How Development Is Changing
In its internal feedback, Sea sees strong demand for Codex in three scenarios: code understanding, debugging, and developing new features. The company notes that among Codex users, 87% are active every week. Another metric concerns developers who rated the tool 4 or 5 out of 5: 73% of them are willing to recommend it to colleagues. For Sea, this is a sign that the tool is not used episodically, but becomes part of the daily workflow.
The most important change that Sea sees is the transition from AI as a passive assistant to agentic scenarios within the engineering loop. According to Chen, developers use Codex not only to write faster, but to think better about the system. The agent is already integrated into CI/CD pipelines: it analyzes requirements, proposes implementations in the spirit of test-driven development, raises possible edge cases in distributed systems, and accelerates debugging cycles. At the same time, this helps not only increase pace, but also systematically reduce technical debt.
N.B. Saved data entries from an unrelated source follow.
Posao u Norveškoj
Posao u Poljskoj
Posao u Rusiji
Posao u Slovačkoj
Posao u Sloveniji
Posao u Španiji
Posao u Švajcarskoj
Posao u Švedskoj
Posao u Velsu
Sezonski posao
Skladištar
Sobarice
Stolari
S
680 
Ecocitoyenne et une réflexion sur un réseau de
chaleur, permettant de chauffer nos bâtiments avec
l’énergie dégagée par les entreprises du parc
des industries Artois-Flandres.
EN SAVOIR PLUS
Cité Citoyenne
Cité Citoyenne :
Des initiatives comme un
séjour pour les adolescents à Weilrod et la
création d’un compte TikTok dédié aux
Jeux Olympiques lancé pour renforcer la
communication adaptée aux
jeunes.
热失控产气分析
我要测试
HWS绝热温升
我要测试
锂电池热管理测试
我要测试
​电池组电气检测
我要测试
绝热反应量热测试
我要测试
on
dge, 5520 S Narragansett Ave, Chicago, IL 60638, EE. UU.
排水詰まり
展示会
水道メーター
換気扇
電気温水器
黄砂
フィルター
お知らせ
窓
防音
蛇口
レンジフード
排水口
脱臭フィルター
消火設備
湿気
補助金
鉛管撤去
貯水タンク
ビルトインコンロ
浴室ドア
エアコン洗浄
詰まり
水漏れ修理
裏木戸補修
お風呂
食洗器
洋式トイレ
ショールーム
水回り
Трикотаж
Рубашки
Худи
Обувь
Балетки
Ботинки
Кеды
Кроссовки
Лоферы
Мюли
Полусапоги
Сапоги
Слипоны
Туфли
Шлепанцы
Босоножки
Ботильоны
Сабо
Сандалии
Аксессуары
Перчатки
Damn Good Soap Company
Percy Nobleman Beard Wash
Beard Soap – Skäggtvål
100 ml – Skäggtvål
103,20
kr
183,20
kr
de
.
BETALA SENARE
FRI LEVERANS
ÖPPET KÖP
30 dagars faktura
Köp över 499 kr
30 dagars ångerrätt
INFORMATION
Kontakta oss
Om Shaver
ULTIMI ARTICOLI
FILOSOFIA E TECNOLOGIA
- Understand unfamiliar services and dependencies faster
- Prototype multiple implementation options without lengthy manual preparation
- Expand test coverage and find vulnerable spots earlier
- Accelerate debugging loops in complex distributed systems
Betting on the Region
Sea considers Southeast Asia a natural testing ground for AI-native development. The region has repeatedly leapfrogged traditional technology adoption cycles: from mobile-first models to super apps. Here developers must solve multilingual and fragmented tasks across multiple domains—commerce, payments, communications, and logistics—simultaneously. Against this backdrop, AI agents look not like a trendy layer on top of existing processes, but as a tool that can remove some operational burden and amplify small teams.
"Those who today begin to rebuild engineering culture and processes
around human-AI collaboration will win."
This logic extends beyond Sea itself. The company, together with OpenAI, is launching the first regional Codex Hackathon Series in Asia. The launch is scheduled for Singapore, followed by programs in Indonesia, Taiwan, and Vietnam. The goal is not just to showcase a new tool, but to reduce the gap in access to cutting-edge AI tools for the local community. Sea expects that this will allow developers to faster transition from curiosity to creating scalable AI-native applications and gradually build its own engineering school in the region around agentic development.
What This Means
Sea's story shows how large Asian tech companies are beginning to view AI coding not as another productivity tool, but as the foundation for rebuilding engineering processes. If this approach takes hold, the role of the developer will indeed begin to shift from manual implementation to system design, quality control, and orchestration of AI agent work.